Grief Responses vs. Grief Reactions

By Sherrye Urtz, LCPC, CBCP

Last month I mentioned that grief is a person's emotional response to any type of loss. Often we may hear the terms grief responses and grief reactions used interchangeably, but are they meant to be?

Grief Reactions: Mourning is an outward expression of grief, including cultural and religious customs (in some cases surrounding a death), but it could be divorce, job loss, moving, friendship, demotion, not getting into the college you wanted, etc . It is also the process of adapting to life after loss. Common grief reactions include difficult feelings, thoughts, physical sensations, and behaviors. These all vary from person to person. Although each person's grief is unique, the experience is shaped by his or her society and culture. Each culture has its own set of beliefs and rituals for grief and bereavement. This affects how people experience and express grief. In American culture, most places of employment give 3-5 days of bereavement leave ONLY after the death of an immediate family member. Does this mean we should not grieve any other loss? How are we to turn off our emotional reactions? Should we stop grieving after 3 days for an immediate family member? Unfortunately, this is not how the heart and brain work. Since grief is an individual process with no time restraints, so too are grief reactions.

Grief Responses: Our responses to grief are really about becoming self-aware. WOW! “Aha” moment here, right? Not really. But it is one of the reasons why mindfulness, spirituality, and/or prayer can play such an impactful role in the healing process. As we become more self-aware, we are able to practice making more conscious and deliberate “responses” to our reactions. What’s important is how we respond to the initial difficult feelings, thoughts, physical sensations, etc.

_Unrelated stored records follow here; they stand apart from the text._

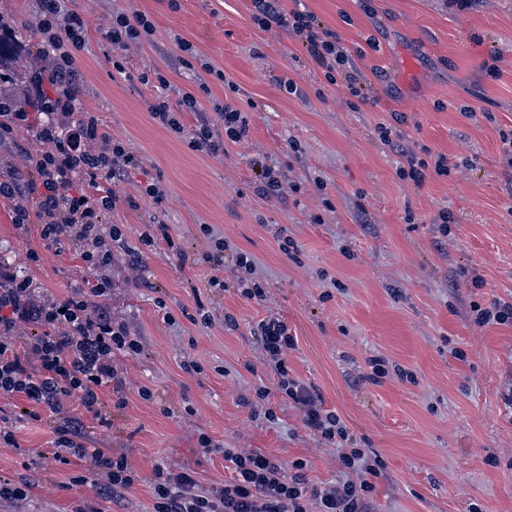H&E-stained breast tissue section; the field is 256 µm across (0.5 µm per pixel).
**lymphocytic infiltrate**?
<instances>
[{"label":"lymphocytic infiltrate","mask_w":512,"mask_h":512,"mask_svg":"<svg viewBox=\"0 0 512 512\" xmlns=\"http://www.w3.org/2000/svg\"><path fill=\"white\" fill-rule=\"evenodd\" d=\"M67 2L38 0L33 26L52 49L44 57V68L54 82L34 143L19 153L34 176L23 182L11 166H0V197L12 202L17 225L37 220L45 249L74 250L92 278L86 288L41 301L31 280L0 271V397L24 398L35 420L44 412H66L76 403L108 428L112 420L100 408V395L107 388L123 389L125 379L116 358L138 354L141 344L126 323L100 304L112 288L114 250L124 245L120 229L104 228L102 217L118 202L113 183L136 166L137 159L105 131L97 112L73 107L77 54L85 45L89 23ZM251 2L252 18L260 28H277L299 38L327 83L345 79L352 96L364 97L365 87L350 70L347 49L312 13L288 9L285 0ZM153 31L146 14L118 12L102 37L120 52ZM208 90L201 79L195 88L181 91L176 104L158 96L148 102L147 110L193 150L218 156L225 142L247 135L249 117L230 101L215 106L213 116L202 117L201 95ZM186 112L200 115L193 127L181 121ZM259 328L261 347L278 379L276 390L298 407L310 434L335 446L344 479L312 488L304 475L306 461L287 467L256 451L223 448L203 434L200 447L207 453L223 452L229 478L222 486L206 488L190 468L156 466L151 512H369L384 461L374 451L354 446L346 424L326 408L322 396L290 377L288 354L295 350L297 338L287 323L271 316ZM50 454L59 465L70 467L71 485L89 484L97 490L95 498L80 500L72 512H101V500L121 498L139 480L126 458L106 448L86 447L82 423L76 419L56 429Z\"/></svg>","instance_id":"f902f5d3"}]
</instances>
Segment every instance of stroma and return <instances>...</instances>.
I'll return each mask as SVG.
<instances>
[{
    "mask_svg": "<svg viewBox=\"0 0 512 512\" xmlns=\"http://www.w3.org/2000/svg\"><path fill=\"white\" fill-rule=\"evenodd\" d=\"M77 5L89 22L82 106L140 160L115 184L119 202L103 217L121 227L126 247L102 303L139 336L141 351L119 359L125 390L101 397L111 428L76 405L36 421L23 401L0 398L17 441L0 447V477L29 468L39 480L26 500L0 501V512H70L74 500L93 497V487H68L67 469L43 457L73 418L83 421L88 447L125 456L140 477L123 506L106 500L103 512H150L159 464L222 485L230 472L222 455L202 452L203 433L287 465L307 460L309 487L341 479L335 448L309 435L300 411L275 391L257 338L271 314L298 339L290 376L322 394L358 447L384 460L374 512H512V326L470 320L473 305L512 300V171L499 137L512 128V0H472L466 10L455 0H288L347 48L367 85L362 101L327 84L298 38L260 29L250 0H179L175 10L169 0ZM116 10L144 12L155 26L150 41L125 51L120 71L100 34ZM179 37L194 45L198 65L179 62ZM205 62L213 75H204ZM154 68L174 90L205 77V110L233 96L250 114L247 136L218 157L189 149L146 110L156 89L140 76ZM283 76L298 94L281 88ZM395 112L406 117L401 139L381 142L376 126ZM422 145L447 157L450 176L431 174L418 186L399 179L402 149ZM258 155L278 169L284 197L257 194L249 161ZM150 181L165 187L162 203L142 196ZM444 211L453 220L446 237L438 231ZM156 220L186 263L141 245ZM204 225L255 259L266 301L241 296L232 259L212 267ZM283 232L297 257L280 249ZM130 247L139 251L135 270ZM33 250L40 262L28 259ZM0 268L32 279L41 299L70 294L88 276L74 251L44 250L38 224L17 229L3 200ZM215 277L223 287L212 286ZM263 385L271 395L260 408ZM143 387L151 399L140 397Z\"/></svg>",
    "mask_w": 512,
    "mask_h": 512,
    "instance_id": "1",
    "label": "stroma"
}]
</instances>
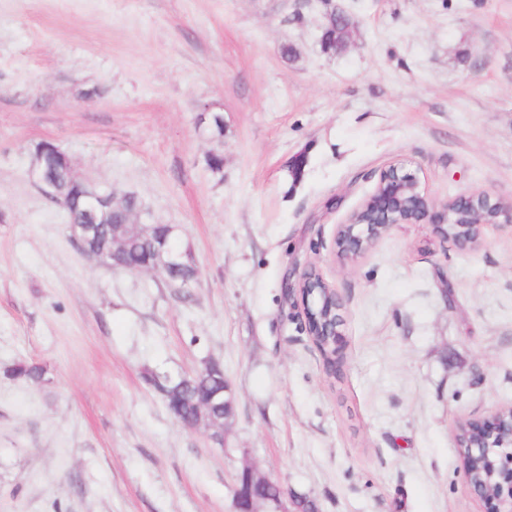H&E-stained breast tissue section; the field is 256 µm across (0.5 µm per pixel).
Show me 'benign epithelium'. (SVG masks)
<instances>
[{"mask_svg": "<svg viewBox=\"0 0 512 512\" xmlns=\"http://www.w3.org/2000/svg\"><path fill=\"white\" fill-rule=\"evenodd\" d=\"M353 27L354 22L344 13L336 14V19L330 22V29L334 30V37L339 41L336 52L346 50ZM30 178L46 197H54L56 172L53 167L42 165L38 158L30 170ZM86 197L84 223L100 224L113 213L121 194L110 188L103 193H88ZM457 201L471 215L467 224L453 223L451 215L454 210L448 207L439 214L434 213L417 177L403 166L391 164L380 172L374 192L341 226L336 238L338 252L345 258H356L396 224L429 223L443 238L461 247L478 243L480 229L485 224L512 226V203L505 204L483 193L461 196ZM143 267L153 272L177 274L181 269L194 267V260L187 251L167 249L162 239ZM311 283L309 271H303L298 277V288L305 310V330L314 337L317 322L312 312L314 291ZM460 434L468 441L465 444L457 443V447L467 448L472 458L487 463L495 479L494 493L487 494L475 483L470 471H465L474 492L490 505L491 512H512V414L506 416L500 411L490 420L466 423L461 427ZM274 489L272 512H289L287 502L292 499L291 493L277 482Z\"/></svg>", "mask_w": 512, "mask_h": 512, "instance_id": "benign-epithelium-1", "label": "benign epithelium"}]
</instances>
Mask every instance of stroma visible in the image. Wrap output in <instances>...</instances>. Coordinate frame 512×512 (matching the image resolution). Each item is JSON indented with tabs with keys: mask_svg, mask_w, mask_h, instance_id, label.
Wrapping results in <instances>:
<instances>
[{
	"mask_svg": "<svg viewBox=\"0 0 512 512\" xmlns=\"http://www.w3.org/2000/svg\"><path fill=\"white\" fill-rule=\"evenodd\" d=\"M42 142L179 225L195 282L82 256L29 177ZM393 163L438 211L512 202V0H0V512H234L245 464L319 512H487L456 436L512 406V227L463 249L398 224L340 257ZM308 266L344 304L332 371L283 294ZM210 359L220 443L145 380ZM9 375L14 378H22L33 384H39L44 381L45 367L33 360L19 359L9 369Z\"/></svg>",
	"mask_w": 512,
	"mask_h": 512,
	"instance_id": "1",
	"label": "stroma"
}]
</instances>
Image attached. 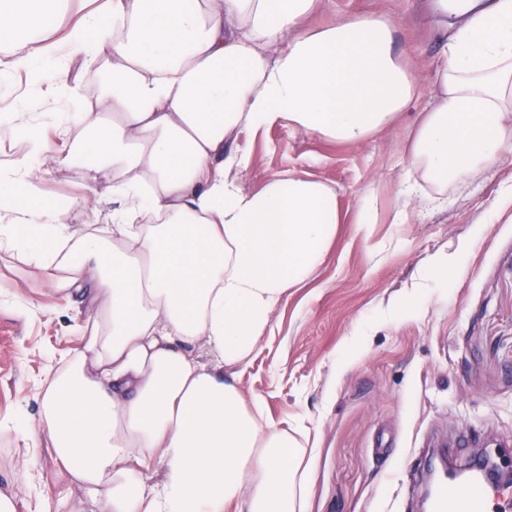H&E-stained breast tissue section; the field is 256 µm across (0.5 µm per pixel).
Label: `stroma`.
<instances>
[{
  "mask_svg": "<svg viewBox=\"0 0 512 512\" xmlns=\"http://www.w3.org/2000/svg\"><path fill=\"white\" fill-rule=\"evenodd\" d=\"M383 12L395 23L398 45L418 63L419 107L435 80L438 32L417 0H331L333 17ZM18 111L46 123L68 112L51 81L0 76ZM251 155L242 177L255 190L276 172L301 167L336 191L344 223L324 263L271 316L265 336L236 375L245 396L261 397L266 416L306 450L307 512H415L422 484L409 474L430 448L446 446L458 463L480 448L512 466V152L477 177L448 189L447 202L421 194L422 214L410 224L389 218L409 159L404 129L360 145L326 141L275 127L241 134ZM57 143L44 163L45 200L81 194L83 180ZM376 191L382 223L356 232L359 197ZM460 251L461 272L432 279L410 296L427 259ZM0 250V421L36 419L37 393L48 354L79 347L70 325L80 305L52 297ZM43 304L30 313L28 301ZM37 512L46 489L70 506L81 488L57 474L51 449L16 451L13 432L0 429V480Z\"/></svg>",
  "mask_w": 512,
  "mask_h": 512,
  "instance_id": "1",
  "label": "stroma"
}]
</instances>
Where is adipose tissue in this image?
<instances>
[{"label": "adipose tissue", "mask_w": 512, "mask_h": 512, "mask_svg": "<svg viewBox=\"0 0 512 512\" xmlns=\"http://www.w3.org/2000/svg\"><path fill=\"white\" fill-rule=\"evenodd\" d=\"M0 0L4 71L107 58L94 104L46 125L0 95L23 146L0 163V249L81 297L84 345L51 366L39 422H9L20 458L48 444L88 512H305L303 448L224 376L336 240L335 189L301 168L248 191L242 133L359 145L410 110L406 196L438 197L512 149V0H434L446 22L432 104L381 12L322 26L329 0ZM74 19L53 33V18ZM85 194L42 198L53 138ZM112 227L73 223L90 195Z\"/></svg>", "instance_id": "obj_1"}]
</instances>
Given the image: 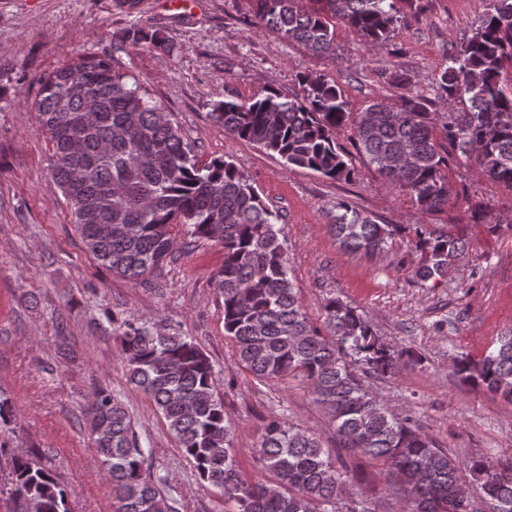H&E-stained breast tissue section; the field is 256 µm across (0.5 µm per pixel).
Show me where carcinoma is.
Listing matches in <instances>:
<instances>
[{
    "label": "carcinoma",
    "mask_w": 512,
    "mask_h": 512,
    "mask_svg": "<svg viewBox=\"0 0 512 512\" xmlns=\"http://www.w3.org/2000/svg\"><path fill=\"white\" fill-rule=\"evenodd\" d=\"M255 24L315 56L334 53L341 21L375 50L390 38L401 6L418 12L424 0H254ZM154 50L172 56L173 46L140 24L115 36L112 52L80 55L43 77L35 102L38 123L52 143L50 172L67 201L84 245L112 273L139 281L170 258L173 229L224 248L213 277L223 298L224 335L239 362L262 385L292 374L308 382L314 400L336 424L342 448L391 462L403 485L399 512H456L455 500L470 488L467 512H512V471L500 472L482 458L461 472L457 459L412 417H399L370 391L361 374L397 373L422 358L380 340L363 314L330 298L323 327L304 311L280 229V215L265 205L231 159L201 166L195 144L185 139L172 112L133 76L121 72L118 52ZM512 0H491L482 25L459 47L435 83L450 97L467 99L468 112L442 126L417 95L392 106L383 98L352 112L343 91L325 76H299L301 92L271 89L247 102L222 101L211 116L237 140L280 158L287 167L348 178L349 154L336 131L352 130L363 159L415 200L423 213L451 202H469L448 180V148L475 159L491 180L512 189ZM331 227L354 251L384 250L398 232L344 201ZM420 258L412 278L425 284L462 272L470 244L450 232L417 231ZM121 360L127 380L162 415L194 476L219 490L234 512H369L368 498L344 499L347 477L318 437L279 417L270 418L257 444V475H248L231 453V428L208 355L190 338L148 321L121 322ZM363 373H358V369ZM455 374L512 402V334L480 359L456 358ZM93 444L112 486L114 512H179L167 479L145 467L142 447L126 406L99 388L86 402ZM43 453L12 461L9 497L13 512H68L65 490L41 462Z\"/></svg>",
    "instance_id": "1"
}]
</instances>
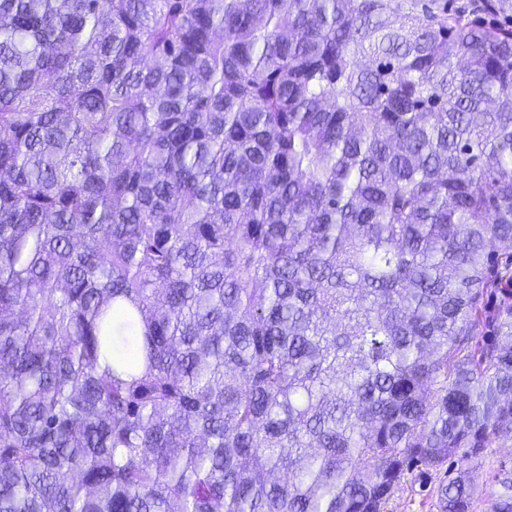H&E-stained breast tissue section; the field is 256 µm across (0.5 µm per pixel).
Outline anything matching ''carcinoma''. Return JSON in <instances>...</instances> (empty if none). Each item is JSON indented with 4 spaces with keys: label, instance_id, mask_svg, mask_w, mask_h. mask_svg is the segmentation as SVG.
Here are the masks:
<instances>
[{
    "label": "carcinoma",
    "instance_id": "carcinoma-1",
    "mask_svg": "<svg viewBox=\"0 0 512 512\" xmlns=\"http://www.w3.org/2000/svg\"><path fill=\"white\" fill-rule=\"evenodd\" d=\"M512 28L411 0H0V512H383L512 441ZM512 512V479L490 494Z\"/></svg>",
    "mask_w": 512,
    "mask_h": 512
}]
</instances>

While grieving a loss is an inevitable part of life, there are ways to help cope with the pain and grief and eventually, find a way to find your new normal and continue moving forward in life.

1. Acknowledge your pain.

2. Accept that grief can trigger many different and unexpected emotions.

3. Understand that your grieving process will be unique to you.

4. Seek out face-to-face support from people who care about you.

5. Support yourself emotionally by taking care of yourself physically.

6. Recognize the difference between grief and depression.